__Your goal__: In the passage on dialysis patients after Typhoon Morakot, how many patients missed dialysis sessions in the first month after the disaster?

__Supplied passage__:

::::::::::

Natural disasters have negative health impacts on patients who need dialysis in affected areas. Severely affected areas are usually rural, with limited basic infrastructure and a population without optimal dialysis-specific care after a disaster. A population-based longitudinal case–cohort study enrolled 715,244 adults from the National Health Insurance Registry who lived in areas affected by a major natural disaster, Typhoon Morakot, in 2009. The observation period was from 2008 to 2011. A total of 13,268 patients (1.85%) had a history of end-stage renal disease (ESRD). Of the ESRD patients, 1264 patients (9.5%) received regular dialysis. Only eight patients missed dialysis sessions in the first month after the disaster. Compared to the moderately affected areas, the incidences of acute cerebrovascular and cardiovascular diseases were higher in patients in severely affected areas. Male dialysis patients aged 45–75 years had a higher mortality rate than that of the general population. Among the affected adults receiving regular dialysis, patients with diabetes (adjusted hazard ratio (aHR): 1.58, 95% confidence interval (CI): 1.20–2.08) or a history of cerebrovascular disease (aHR: 1.58, 95% CI: 1.12–2.21), chronic obstructive pulmonary disease (COPD) or asthma (aHR: 1.99, 95% CI: 1.24–3.17) in moderately affected areas had significantly elevated mortality rates. Additionally, among dialysis patients living in severely affected areas, those with a history of cerebrovascular disease (aHR: 4.52 95% CI: 2.28–8.79) had an elevated mortality rate. Early evacuation plans and high-quality, accessible care for cardiovascular and cerebrovascular diseases are essential to support affected populations before and after disasters to improve dialysis patients’ health outcomes.

::::::::::

__Information given__:
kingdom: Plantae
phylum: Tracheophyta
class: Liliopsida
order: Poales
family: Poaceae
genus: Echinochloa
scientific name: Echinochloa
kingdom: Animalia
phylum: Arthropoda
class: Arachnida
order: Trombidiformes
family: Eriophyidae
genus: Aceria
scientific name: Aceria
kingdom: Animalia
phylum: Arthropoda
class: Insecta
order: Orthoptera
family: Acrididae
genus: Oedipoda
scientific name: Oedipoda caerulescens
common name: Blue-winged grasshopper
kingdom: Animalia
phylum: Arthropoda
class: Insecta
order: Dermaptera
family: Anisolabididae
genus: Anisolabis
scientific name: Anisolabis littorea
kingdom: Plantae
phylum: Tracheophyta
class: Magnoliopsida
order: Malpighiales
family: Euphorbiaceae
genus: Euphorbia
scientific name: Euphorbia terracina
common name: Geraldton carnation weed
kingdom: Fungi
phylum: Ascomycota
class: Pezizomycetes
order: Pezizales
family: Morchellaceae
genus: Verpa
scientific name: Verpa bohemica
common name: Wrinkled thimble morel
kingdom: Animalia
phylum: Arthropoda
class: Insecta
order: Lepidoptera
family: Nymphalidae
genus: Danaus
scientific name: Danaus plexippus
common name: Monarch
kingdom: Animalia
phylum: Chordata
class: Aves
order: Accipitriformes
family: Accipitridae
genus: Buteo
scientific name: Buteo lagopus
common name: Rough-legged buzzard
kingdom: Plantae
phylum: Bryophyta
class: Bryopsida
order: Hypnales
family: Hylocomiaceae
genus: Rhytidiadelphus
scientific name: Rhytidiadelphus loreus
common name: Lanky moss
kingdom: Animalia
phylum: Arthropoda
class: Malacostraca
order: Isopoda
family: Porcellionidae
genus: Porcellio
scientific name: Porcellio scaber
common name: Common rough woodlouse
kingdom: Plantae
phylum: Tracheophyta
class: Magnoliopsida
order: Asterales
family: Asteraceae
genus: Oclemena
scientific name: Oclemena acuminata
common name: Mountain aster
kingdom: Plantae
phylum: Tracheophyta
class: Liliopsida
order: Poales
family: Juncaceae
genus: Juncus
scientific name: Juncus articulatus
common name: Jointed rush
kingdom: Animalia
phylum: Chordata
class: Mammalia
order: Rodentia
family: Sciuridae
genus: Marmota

::::::::::

__Answer__: Only eight patients missed dialysis sessions in the first month after the disaster.